In a league in which everybody's got gladiators in their corner, turnovers are the X factor, the thing that swings the pendulum. On Sunday, the visitors turned it over twice in the second half while in their own territory, miscues that eventually led to those fateful three points. The Chiefs' giveaways: Zero. In Week 1, the Cowboys were plus-five on turnover count at home and knocked off the New York Giants.
Again, it ain't rocket science.
"We know, firsthand, from last week," Dallas owner/general manager Jerry Jones said, "that when you are minus-two in turnovers, you have a real uphill battle."
For the second straight game, the boys in red got a little bit of something from everybody.
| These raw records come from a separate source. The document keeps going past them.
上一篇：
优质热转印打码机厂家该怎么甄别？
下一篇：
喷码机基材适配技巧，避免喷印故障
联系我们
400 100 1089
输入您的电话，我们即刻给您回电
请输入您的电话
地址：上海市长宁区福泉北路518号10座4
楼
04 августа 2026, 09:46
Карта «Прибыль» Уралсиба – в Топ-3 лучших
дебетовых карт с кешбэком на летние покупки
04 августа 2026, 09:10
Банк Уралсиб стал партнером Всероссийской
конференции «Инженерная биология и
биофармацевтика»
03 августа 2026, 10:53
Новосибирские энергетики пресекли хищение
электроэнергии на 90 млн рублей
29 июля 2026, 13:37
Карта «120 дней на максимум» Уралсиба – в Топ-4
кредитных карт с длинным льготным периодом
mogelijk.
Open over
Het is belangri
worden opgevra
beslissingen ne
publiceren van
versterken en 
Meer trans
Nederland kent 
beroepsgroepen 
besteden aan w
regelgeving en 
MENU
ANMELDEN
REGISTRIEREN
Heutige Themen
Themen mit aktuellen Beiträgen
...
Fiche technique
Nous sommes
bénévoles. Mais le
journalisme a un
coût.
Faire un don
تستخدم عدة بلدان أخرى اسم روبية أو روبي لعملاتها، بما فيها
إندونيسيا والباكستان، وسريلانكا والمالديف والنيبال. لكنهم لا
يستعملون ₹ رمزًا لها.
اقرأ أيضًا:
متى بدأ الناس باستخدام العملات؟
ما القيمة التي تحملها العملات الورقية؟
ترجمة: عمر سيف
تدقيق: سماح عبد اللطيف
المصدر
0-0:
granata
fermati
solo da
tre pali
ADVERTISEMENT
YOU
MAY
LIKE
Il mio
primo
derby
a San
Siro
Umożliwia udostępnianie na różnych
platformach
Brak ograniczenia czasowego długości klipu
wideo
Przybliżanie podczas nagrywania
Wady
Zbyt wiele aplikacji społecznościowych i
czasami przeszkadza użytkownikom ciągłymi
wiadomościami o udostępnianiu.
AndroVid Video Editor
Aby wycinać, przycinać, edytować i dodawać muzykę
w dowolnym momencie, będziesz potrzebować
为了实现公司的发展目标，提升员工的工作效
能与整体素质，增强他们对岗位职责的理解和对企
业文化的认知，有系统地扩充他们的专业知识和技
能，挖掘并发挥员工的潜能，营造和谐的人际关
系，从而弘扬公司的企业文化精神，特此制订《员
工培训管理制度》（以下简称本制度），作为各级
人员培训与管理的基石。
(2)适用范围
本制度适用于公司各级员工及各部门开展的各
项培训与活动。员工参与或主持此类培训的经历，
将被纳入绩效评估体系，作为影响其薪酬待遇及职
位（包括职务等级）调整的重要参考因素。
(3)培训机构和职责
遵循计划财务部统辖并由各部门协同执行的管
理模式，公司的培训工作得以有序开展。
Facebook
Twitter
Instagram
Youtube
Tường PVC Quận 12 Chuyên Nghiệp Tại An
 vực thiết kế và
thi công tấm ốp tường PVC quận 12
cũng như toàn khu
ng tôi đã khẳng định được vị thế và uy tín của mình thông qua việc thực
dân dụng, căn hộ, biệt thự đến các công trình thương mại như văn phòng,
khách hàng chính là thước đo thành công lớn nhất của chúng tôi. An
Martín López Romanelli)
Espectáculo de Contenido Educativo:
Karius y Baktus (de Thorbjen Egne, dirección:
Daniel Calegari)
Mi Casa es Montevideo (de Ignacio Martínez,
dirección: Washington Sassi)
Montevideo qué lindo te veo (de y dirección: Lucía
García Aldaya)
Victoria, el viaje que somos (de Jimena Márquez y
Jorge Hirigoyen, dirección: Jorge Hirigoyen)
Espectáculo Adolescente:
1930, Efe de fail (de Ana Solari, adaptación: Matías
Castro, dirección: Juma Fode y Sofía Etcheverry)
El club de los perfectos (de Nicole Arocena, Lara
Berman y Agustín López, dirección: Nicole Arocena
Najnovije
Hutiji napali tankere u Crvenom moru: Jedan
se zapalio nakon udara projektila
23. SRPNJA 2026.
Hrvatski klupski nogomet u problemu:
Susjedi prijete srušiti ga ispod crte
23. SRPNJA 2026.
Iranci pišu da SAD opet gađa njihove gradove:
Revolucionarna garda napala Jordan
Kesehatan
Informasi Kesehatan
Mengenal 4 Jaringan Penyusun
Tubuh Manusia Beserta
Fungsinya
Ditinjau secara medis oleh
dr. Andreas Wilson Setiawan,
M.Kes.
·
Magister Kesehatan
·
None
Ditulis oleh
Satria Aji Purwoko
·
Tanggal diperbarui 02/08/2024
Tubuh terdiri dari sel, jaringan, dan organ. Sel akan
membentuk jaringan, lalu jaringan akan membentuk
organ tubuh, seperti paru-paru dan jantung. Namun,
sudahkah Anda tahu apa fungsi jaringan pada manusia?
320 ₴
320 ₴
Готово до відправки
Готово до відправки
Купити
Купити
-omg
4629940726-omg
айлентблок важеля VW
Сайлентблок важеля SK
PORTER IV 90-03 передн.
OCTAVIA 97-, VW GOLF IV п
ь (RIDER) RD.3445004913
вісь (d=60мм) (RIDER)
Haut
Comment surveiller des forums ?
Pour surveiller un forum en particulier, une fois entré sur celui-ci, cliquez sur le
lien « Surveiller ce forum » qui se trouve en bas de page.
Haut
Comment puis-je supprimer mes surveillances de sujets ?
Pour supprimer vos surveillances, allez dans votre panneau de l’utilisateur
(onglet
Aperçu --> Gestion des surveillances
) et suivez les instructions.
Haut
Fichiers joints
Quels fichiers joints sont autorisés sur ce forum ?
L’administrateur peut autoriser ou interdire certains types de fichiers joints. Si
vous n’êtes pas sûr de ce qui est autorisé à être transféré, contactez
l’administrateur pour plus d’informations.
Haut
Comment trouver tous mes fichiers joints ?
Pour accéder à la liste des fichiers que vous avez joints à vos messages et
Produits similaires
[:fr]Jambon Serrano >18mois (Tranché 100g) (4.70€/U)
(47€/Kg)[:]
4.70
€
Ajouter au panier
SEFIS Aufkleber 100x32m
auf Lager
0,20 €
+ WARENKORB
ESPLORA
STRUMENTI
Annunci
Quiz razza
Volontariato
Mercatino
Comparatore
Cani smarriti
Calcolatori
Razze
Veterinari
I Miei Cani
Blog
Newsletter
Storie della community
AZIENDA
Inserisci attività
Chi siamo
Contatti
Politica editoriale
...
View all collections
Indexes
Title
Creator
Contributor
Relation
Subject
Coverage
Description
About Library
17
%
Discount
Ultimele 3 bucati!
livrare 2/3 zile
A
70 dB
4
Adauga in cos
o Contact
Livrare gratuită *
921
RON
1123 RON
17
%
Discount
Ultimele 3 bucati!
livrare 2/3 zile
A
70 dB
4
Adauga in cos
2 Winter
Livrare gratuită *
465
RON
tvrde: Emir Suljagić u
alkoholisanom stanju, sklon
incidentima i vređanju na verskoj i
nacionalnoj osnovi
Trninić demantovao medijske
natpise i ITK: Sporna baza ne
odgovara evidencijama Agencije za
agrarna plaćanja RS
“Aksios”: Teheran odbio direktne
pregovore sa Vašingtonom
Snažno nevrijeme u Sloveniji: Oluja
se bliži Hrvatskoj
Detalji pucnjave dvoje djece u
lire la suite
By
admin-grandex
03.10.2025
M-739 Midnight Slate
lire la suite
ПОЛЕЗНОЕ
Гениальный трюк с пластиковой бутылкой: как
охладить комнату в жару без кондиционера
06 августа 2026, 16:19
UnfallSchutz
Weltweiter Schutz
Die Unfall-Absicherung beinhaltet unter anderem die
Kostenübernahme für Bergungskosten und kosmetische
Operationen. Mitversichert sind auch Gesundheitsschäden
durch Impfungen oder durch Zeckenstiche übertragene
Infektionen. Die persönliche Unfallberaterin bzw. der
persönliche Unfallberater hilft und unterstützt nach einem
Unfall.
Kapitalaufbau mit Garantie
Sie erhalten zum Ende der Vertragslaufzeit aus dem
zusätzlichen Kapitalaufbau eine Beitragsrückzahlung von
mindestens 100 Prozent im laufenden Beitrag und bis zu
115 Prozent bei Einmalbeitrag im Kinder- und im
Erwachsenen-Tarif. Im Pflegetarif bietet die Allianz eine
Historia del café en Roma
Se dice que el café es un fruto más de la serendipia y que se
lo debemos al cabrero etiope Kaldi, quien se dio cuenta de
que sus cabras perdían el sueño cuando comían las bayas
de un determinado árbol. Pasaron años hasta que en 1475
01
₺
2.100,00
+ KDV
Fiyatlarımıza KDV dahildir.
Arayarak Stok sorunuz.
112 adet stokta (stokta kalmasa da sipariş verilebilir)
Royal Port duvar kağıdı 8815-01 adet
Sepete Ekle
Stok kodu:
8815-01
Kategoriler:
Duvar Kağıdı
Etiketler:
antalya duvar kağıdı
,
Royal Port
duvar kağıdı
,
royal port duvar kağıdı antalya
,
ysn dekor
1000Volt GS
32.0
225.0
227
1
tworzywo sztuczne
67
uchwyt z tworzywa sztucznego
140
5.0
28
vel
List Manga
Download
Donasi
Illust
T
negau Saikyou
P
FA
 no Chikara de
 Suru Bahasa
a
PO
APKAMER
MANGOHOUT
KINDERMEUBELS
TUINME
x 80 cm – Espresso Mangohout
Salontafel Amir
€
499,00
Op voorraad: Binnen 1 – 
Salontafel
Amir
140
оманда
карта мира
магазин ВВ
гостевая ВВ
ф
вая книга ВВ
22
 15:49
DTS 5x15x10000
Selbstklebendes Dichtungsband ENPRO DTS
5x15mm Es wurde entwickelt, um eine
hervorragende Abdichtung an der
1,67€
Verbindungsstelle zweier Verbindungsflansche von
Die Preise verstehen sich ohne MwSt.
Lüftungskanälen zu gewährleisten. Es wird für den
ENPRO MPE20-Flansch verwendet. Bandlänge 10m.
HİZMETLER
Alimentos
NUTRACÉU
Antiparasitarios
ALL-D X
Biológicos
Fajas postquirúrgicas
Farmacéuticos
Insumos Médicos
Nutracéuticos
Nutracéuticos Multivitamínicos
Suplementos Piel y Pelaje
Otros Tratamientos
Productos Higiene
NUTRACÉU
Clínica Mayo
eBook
But the single most pivotal moment might have come on that aforementioned takeaway, the result of Chiefs linebacker Akeem Jordan stripping Cowboys tailback Lance Dunbar as he went down after a 4-yard reception. Berry wound up with the rock at the Kansas City 47, then returned it 22 yards to the Cowboys' 31.
"We knew that we needed a turnover -- that was the mind-set," said safety Kendrick Lewis, who collected a tackle for a loss and a pass breakup. "And on the defense, we talked to each other on the sidelines, we were telling each other, 'We need the ball, go get the ball,' and that's how we went out there and swarmed together as a defense and were able to come up with two big-time plays."
Last year: Minus-6. This year: Plus-4. So what's the secret: Personnel? Mind-set? All of the above?
"Got a good quarterback," running back Jamaal Charles said, matter-of-factly.
Matt Cassel is gone, but the pain lives on. The Chiefs don't necessarily need Alex Smith to be brilliant all the time to win -- not with this defense, not with this punter.
But they absolutely, unequivocally need him to be better than awful. And Smith was several stages above that, for the second week in a row.

"A lot of it is mind-set," tackle Donald Stephenson said. "We all grew up playing ball and (were) taught to hang onto the ball, stuff like that, doing certain things in pass protections. But sometimes, it bounces off the helmet the wrong way and kind of the wrong thing (happens) and it keeps rolling. So it's a little bit of both."
And the afternoon wasn't flawless, by any stretch: Those Chiefs had three drives that started in Dallas territory and came away with only those three points to show for it. The Cowboys made life hell on rookie right tackle Eric Fisher and kept the heat on Smith for much of the afternoon, sacking him four times.
"You adjust. Whatever you get beat on, you remember it," said Stephenson, who was pressed into relief duty in the second quarter when left tackle Branden Albert was recovering from a shoulder injury. "That way, when you come in during the halftime (break), you talk about it getting fixed and then go out and play. You know, as we prepared (for) this game, there (were) just a couple of things that they showed that sometimes you don't see on film.
"We're digging deep into the bag. That's how it is in this league. It takes everybody."
It takes a new coach, a new front office, a new quarterback, a new collective mind-set. Sometimes, it takes a new uniform combo -- in this case, red tops and red bottoms, believed to be a franchise first. Sometimes, it takes new pregame introductions -- now done individually, with the help of giant flamethrowers.
But the more the aesthetics change, the more the basic tenets remain the same. And the numbers don't lie: Last fall, the top four teams in the AFC in turnover margin all reached the postseason.

Throw in the top four in plus/minus in '10 and the top four in '11, and 11 of those 12 clubs wound up in the playoffs. Compare that with the bottom four in turnover margin in '10, '11 and '12, where nine of the 12 ended up missing the party.
Lesson No. 3: Did we mention Lesson No. 1?
"(There's) a reason why coaches preach it so much," Stephenson said. "It's probably the most truthful thing in stats."
Last year, that truth hurt. This year? This year, it's positively beautiful.